Material for the task:
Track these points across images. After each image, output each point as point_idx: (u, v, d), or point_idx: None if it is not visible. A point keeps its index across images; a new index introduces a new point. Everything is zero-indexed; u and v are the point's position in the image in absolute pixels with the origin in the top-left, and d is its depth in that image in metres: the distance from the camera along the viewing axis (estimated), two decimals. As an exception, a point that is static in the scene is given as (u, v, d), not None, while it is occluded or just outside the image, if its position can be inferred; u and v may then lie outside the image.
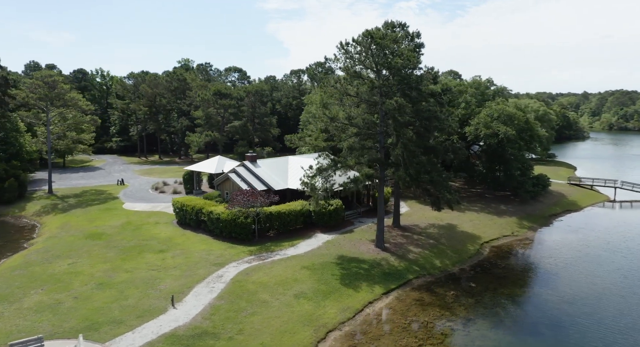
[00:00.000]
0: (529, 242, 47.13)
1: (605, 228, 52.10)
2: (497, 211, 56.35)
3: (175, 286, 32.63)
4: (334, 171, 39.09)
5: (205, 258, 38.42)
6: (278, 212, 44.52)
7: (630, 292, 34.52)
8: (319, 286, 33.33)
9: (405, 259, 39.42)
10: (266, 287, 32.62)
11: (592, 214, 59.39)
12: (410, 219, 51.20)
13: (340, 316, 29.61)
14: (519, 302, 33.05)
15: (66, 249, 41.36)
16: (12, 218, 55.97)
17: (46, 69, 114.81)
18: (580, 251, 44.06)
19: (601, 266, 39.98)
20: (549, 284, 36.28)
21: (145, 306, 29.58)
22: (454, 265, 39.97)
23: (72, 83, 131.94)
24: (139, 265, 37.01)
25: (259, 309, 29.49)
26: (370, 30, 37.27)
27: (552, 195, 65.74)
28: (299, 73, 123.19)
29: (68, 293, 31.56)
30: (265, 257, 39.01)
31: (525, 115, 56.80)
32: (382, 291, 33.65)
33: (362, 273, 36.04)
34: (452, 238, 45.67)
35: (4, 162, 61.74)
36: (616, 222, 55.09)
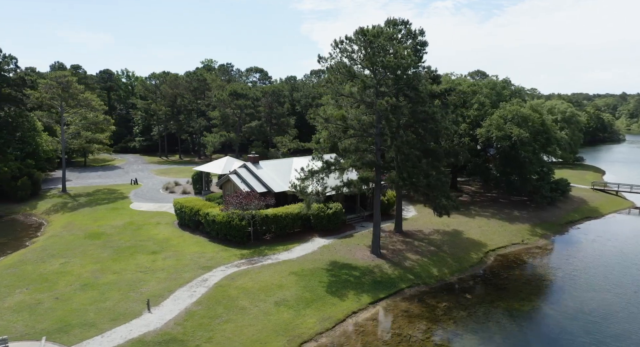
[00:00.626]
0: (539, 251, 44.52)
1: (626, 238, 48.80)
2: (509, 216, 53.70)
3: (157, 289, 32.15)
4: (327, 174, 37.84)
5: (196, 261, 37.87)
6: (274, 215, 43.61)
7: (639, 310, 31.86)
8: (303, 293, 32.17)
9: (401, 267, 37.76)
10: (248, 293, 31.70)
11: (613, 222, 55.86)
12: (416, 225, 49.34)
13: (318, 326, 28.36)
14: (515, 316, 30.93)
15: (63, 248, 41.68)
16: (23, 216, 57.23)
17: (70, 69, 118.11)
18: (593, 262, 41.24)
19: (612, 279, 37.20)
20: (552, 297, 33.92)
21: (122, 309, 29.15)
22: (452, 274, 38.01)
23: (98, 83, 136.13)
24: (128, 266, 36.79)
25: (234, 316, 28.59)
26: (363, 27, 35.84)
27: (573, 201, 62.35)
28: (319, 73, 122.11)
29: (51, 293, 31.54)
30: (256, 261, 38.14)
31: (541, 116, 53.85)
32: (369, 301, 32.17)
33: (352, 281, 34.65)
34: (456, 245, 43.61)
35: (18, 161, 63.24)
36: (638, 232, 51.56)
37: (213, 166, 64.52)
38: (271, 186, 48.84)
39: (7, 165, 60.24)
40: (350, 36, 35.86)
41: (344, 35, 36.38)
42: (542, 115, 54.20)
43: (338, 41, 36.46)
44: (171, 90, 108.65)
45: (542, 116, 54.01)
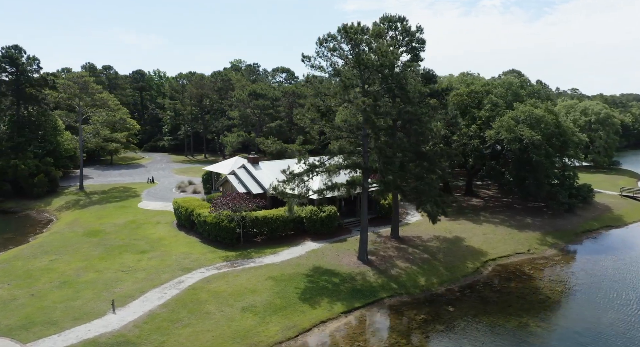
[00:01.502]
0: (545, 262, 41.60)
1: (646, 250, 44.96)
2: (520, 224, 50.65)
3: (130, 290, 32.12)
4: (311, 177, 36.71)
5: (179, 262, 37.72)
6: (264, 217, 42.92)
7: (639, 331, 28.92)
8: (275, 299, 31.25)
9: (386, 275, 36.14)
10: (218, 297, 31.11)
11: (636, 232, 51.69)
12: (416, 230, 47.35)
13: (280, 335, 27.37)
14: (497, 333, 28.77)
15: (59, 245, 42.64)
16: (36, 212, 59.33)
17: (101, 69, 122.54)
18: (600, 276, 38.07)
19: (618, 296, 34.11)
20: (545, 313, 31.38)
21: (89, 308, 29.24)
22: (441, 284, 36.00)
23: (130, 83, 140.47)
24: (112, 265, 37.08)
25: (195, 320, 28.05)
26: (346, 24, 34.50)
27: (595, 207, 58.27)
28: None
29: (29, 289, 32.13)
30: (240, 264, 37.56)
31: (556, 118, 50.38)
32: (342, 310, 30.84)
33: (329, 288, 33.41)
34: (453, 253, 41.43)
35: (37, 159, 65.67)
36: (664, 244, 47.43)
37: (222, 166, 64.62)
38: (267, 187, 48.21)
39: (25, 163, 62.68)
40: (333, 33, 34.61)
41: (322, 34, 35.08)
42: (558, 116, 50.70)
43: (322, 39, 35.29)
44: (196, 90, 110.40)
45: (558, 117, 50.51)
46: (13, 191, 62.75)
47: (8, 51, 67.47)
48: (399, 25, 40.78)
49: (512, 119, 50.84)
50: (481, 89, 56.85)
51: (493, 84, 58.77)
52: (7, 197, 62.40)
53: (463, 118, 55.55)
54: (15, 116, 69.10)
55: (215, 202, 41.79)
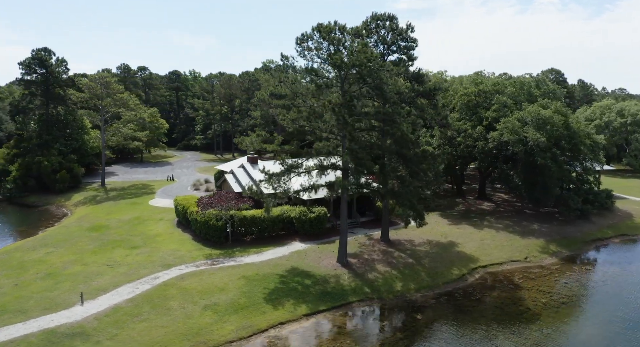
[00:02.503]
0: (539, 271, 39.44)
1: (658, 262, 41.65)
2: (525, 230, 48.26)
3: (105, 284, 33.30)
4: (289, 177, 36.63)
5: (164, 258, 38.73)
6: (252, 216, 43.28)
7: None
8: (240, 298, 31.46)
9: (362, 279, 35.51)
10: (185, 294, 31.69)
11: None
12: (411, 234, 46.19)
13: (233, 334, 27.53)
14: (459, 344, 27.59)
15: (61, 238, 44.86)
16: (55, 206, 62.67)
17: (135, 70, 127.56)
18: (596, 288, 35.68)
19: (605, 311, 31.80)
20: (518, 326, 29.75)
21: (61, 299, 30.59)
22: (418, 291, 34.92)
23: (166, 84, 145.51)
24: (100, 259, 38.59)
25: (154, 316, 28.70)
26: (321, 24, 34.15)
27: (615, 214, 54.62)
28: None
29: (15, 279, 34.02)
30: (220, 262, 38.09)
31: (565, 119, 47.51)
32: (305, 312, 30.59)
33: (299, 289, 33.23)
34: (441, 259, 40.10)
35: (61, 156, 69.29)
36: (682, 256, 43.75)
37: (232, 165, 65.70)
38: (261, 187, 48.48)
39: (49, 160, 66.32)
40: (309, 33, 34.37)
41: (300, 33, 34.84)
42: (568, 117, 47.78)
43: (300, 38, 35.13)
44: (224, 91, 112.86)
45: (567, 118, 47.59)
46: (37, 186, 66.59)
47: (38, 53, 71.66)
48: (388, 24, 40.00)
49: (519, 120, 48.54)
50: (491, 89, 54.53)
51: (504, 83, 56.22)
52: (32, 191, 66.28)
53: (469, 119, 53.62)
54: (44, 115, 73.30)
55: (201, 202, 42.57)
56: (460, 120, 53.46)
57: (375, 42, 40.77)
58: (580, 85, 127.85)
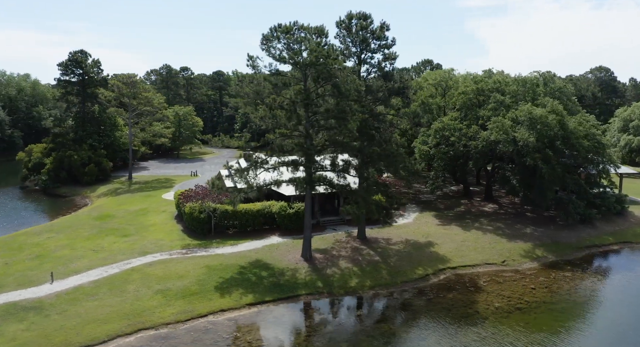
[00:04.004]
0: (512, 275, 38.13)
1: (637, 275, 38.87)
2: (515, 233, 46.57)
3: (81, 266, 36.43)
4: (257, 173, 38.08)
5: (145, 246, 41.52)
6: (233, 210, 45.17)
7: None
8: (193, 285, 33.37)
9: (319, 273, 36.26)
10: (145, 279, 34.06)
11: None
12: (392, 233, 46.07)
13: (172, 317, 29.41)
14: (383, 342, 27.75)
15: (66, 225, 49.17)
16: (80, 197, 68.14)
17: (178, 70, 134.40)
18: (563, 296, 34.04)
19: (555, 320, 30.49)
20: (457, 329, 29.26)
21: (36, 277, 33.94)
22: (372, 288, 35.10)
23: (210, 83, 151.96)
24: (89, 245, 42.05)
25: (108, 296, 31.21)
26: (281, 23, 35.21)
27: (624, 220, 51.17)
28: (402, 71, 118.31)
29: (8, 259, 38.02)
30: (193, 252, 40.29)
31: (562, 118, 45.16)
32: (249, 301, 31.91)
33: (253, 280, 34.62)
34: (410, 258, 39.87)
35: (91, 150, 75.10)
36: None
37: (242, 162, 68.23)
38: (251, 183, 50.27)
39: (79, 154, 72.17)
40: (267, 34, 35.56)
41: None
42: (564, 117, 45.41)
43: (264, 38, 36.42)
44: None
45: (564, 118, 45.24)
46: (68, 178, 72.62)
47: (74, 55, 78.10)
48: (361, 23, 40.32)
49: (512, 119, 46.90)
50: (490, 87, 52.81)
51: (506, 81, 54.16)
52: (63, 183, 72.40)
53: (466, 118, 52.33)
54: (80, 113, 79.72)
55: (183, 194, 45.06)
56: (456, 119, 52.31)
57: (352, 41, 41.18)
58: (632, 84, 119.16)
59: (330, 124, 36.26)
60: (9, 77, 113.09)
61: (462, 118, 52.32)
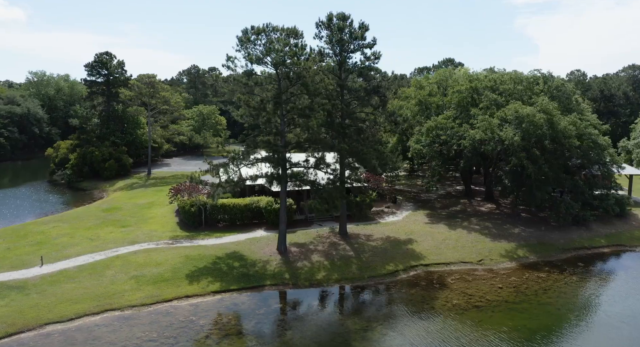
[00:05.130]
0: (484, 274, 38.05)
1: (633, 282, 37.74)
2: (501, 233, 46.14)
3: (73, 253, 39.42)
4: (237, 168, 39.92)
5: (136, 236, 44.24)
6: (222, 204, 47.28)
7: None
8: (166, 272, 35.56)
9: (289, 266, 37.65)
10: (125, 266, 36.58)
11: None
12: (375, 230, 46.78)
13: (139, 300, 31.60)
14: (325, 333, 28.81)
15: (74, 216, 52.91)
16: (99, 191, 72.51)
17: (206, 70, 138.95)
18: (529, 296, 33.84)
19: (511, 322, 30.48)
20: (405, 323, 29.84)
21: (29, 261, 37.12)
22: (338, 281, 36.11)
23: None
24: (88, 234, 45.23)
25: (86, 280, 33.86)
26: (254, 26, 36.78)
27: (625, 223, 49.50)
28: (424, 71, 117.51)
29: (11, 244, 41.58)
30: (178, 243, 42.63)
31: (550, 117, 44.22)
32: (215, 289, 33.73)
33: (223, 270, 36.46)
34: (384, 254, 40.52)
35: (112, 147, 79.63)
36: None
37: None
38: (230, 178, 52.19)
39: (100, 150, 76.77)
40: (242, 36, 37.24)
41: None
42: (553, 116, 44.45)
43: (239, 40, 38.11)
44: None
45: (553, 117, 44.29)
46: (90, 173, 77.36)
47: (100, 57, 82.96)
48: (341, 24, 41.28)
49: (501, 118, 46.46)
50: (485, 86, 52.23)
51: (502, 79, 53.31)
52: (85, 178, 77.20)
53: (458, 117, 52.09)
54: (105, 111, 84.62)
55: (173, 188, 47.58)
56: (449, 118, 52.18)
57: (331, 41, 42.19)
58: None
59: (298, 122, 37.54)
60: (48, 78, 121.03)
61: (456, 117, 52.15)
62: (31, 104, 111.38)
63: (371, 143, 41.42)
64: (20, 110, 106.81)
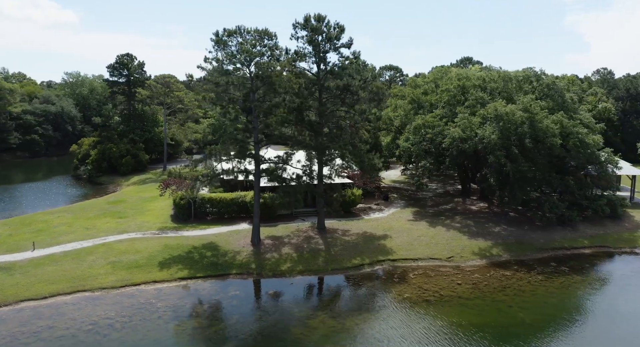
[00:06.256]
0: (448, 270, 38.40)
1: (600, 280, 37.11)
2: (481, 231, 46.11)
3: (65, 240, 42.78)
4: (214, 164, 42.18)
5: (128, 226, 47.32)
6: (210, 198, 49.71)
7: None
8: (141, 259, 38.15)
9: (258, 257, 39.43)
10: (107, 252, 39.46)
11: (624, 261, 41.84)
12: (354, 226, 47.85)
13: (110, 283, 34.23)
14: (267, 320, 30.41)
15: (81, 208, 56.85)
16: (114, 185, 76.92)
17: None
18: (481, 293, 34.11)
19: (455, 317, 31.01)
20: (345, 315, 30.93)
21: (24, 246, 40.66)
22: (301, 273, 37.49)
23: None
24: (86, 224, 48.69)
25: (67, 263, 36.91)
26: (226, 28, 38.77)
27: (617, 224, 48.17)
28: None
29: (12, 231, 45.44)
30: (164, 233, 45.27)
31: (531, 116, 43.68)
32: (182, 276, 35.94)
33: (195, 258, 38.67)
34: (354, 249, 41.57)
35: (130, 144, 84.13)
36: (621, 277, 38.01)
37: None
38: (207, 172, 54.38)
39: (117, 147, 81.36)
40: (215, 38, 39.30)
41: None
42: (535, 115, 43.89)
43: (213, 41, 40.20)
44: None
45: (534, 116, 43.73)
46: (109, 169, 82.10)
47: (121, 58, 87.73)
48: (316, 25, 42.62)
49: (483, 117, 46.40)
50: (473, 84, 52.00)
51: (491, 78, 52.80)
52: (104, 173, 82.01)
53: (445, 115, 52.19)
54: (126, 110, 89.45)
55: (164, 183, 50.30)
56: (437, 116, 52.37)
57: (307, 42, 43.59)
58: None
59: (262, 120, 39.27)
60: (83, 78, 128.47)
61: (444, 115, 52.32)
62: (65, 103, 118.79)
63: (344, 141, 42.54)
64: (55, 109, 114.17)
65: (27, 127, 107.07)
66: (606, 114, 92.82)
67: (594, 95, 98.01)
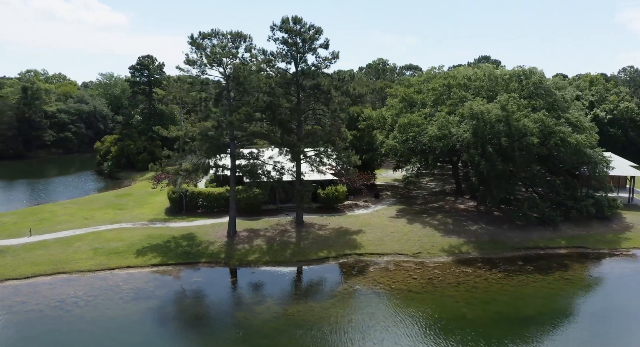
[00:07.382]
0: (410, 265, 39.07)
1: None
2: (457, 229, 46.34)
3: (63, 228, 46.57)
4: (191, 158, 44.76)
5: (122, 217, 50.80)
6: (199, 192, 52.48)
7: None
8: (122, 247, 41.18)
9: (230, 248, 41.62)
10: (94, 240, 42.80)
11: (607, 264, 41.05)
12: (335, 221, 49.23)
13: (87, 267, 37.33)
14: (220, 304, 32.44)
15: (88, 200, 61.13)
16: (129, 180, 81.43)
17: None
18: (434, 287, 34.79)
19: (392, 309, 31.96)
20: (287, 304, 32.65)
21: (23, 233, 44.57)
22: (266, 263, 39.27)
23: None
24: (87, 214, 52.51)
25: (54, 248, 40.43)
26: (202, 31, 41.15)
27: (603, 225, 47.22)
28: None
29: (19, 220, 49.67)
30: (153, 224, 48.37)
31: (507, 115, 43.47)
32: (154, 262, 38.62)
33: (170, 247, 41.35)
34: (325, 243, 42.99)
35: (148, 141, 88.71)
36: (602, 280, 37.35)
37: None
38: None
39: (135, 144, 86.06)
40: (191, 40, 41.76)
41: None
42: (511, 114, 43.67)
43: (190, 43, 42.65)
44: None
45: (510, 116, 43.52)
46: (127, 165, 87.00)
47: (143, 60, 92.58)
48: (292, 27, 44.33)
49: (461, 115, 46.64)
50: (458, 83, 52.01)
51: (477, 76, 52.52)
52: (122, 168, 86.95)
53: (430, 114, 52.55)
54: (146, 109, 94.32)
55: (156, 177, 53.40)
56: (422, 115, 52.80)
57: (284, 43, 45.34)
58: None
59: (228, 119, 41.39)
60: (116, 79, 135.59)
61: (428, 114, 52.74)
62: (98, 102, 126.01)
63: (320, 138, 44.07)
64: (88, 108, 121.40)
65: (61, 125, 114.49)
66: (629, 114, 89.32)
67: (617, 94, 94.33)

Task item: From the line that has "25: (259, 309, 29.49)" through the line that has "36: (616, 222, 55.09)", copy every line exactly as it appears above, and leave out all others.

Output for this task:
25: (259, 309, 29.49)
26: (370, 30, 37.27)
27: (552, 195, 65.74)
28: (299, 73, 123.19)
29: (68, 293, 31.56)
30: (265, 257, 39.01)
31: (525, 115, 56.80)
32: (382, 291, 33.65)
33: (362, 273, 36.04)
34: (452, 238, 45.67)
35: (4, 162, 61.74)
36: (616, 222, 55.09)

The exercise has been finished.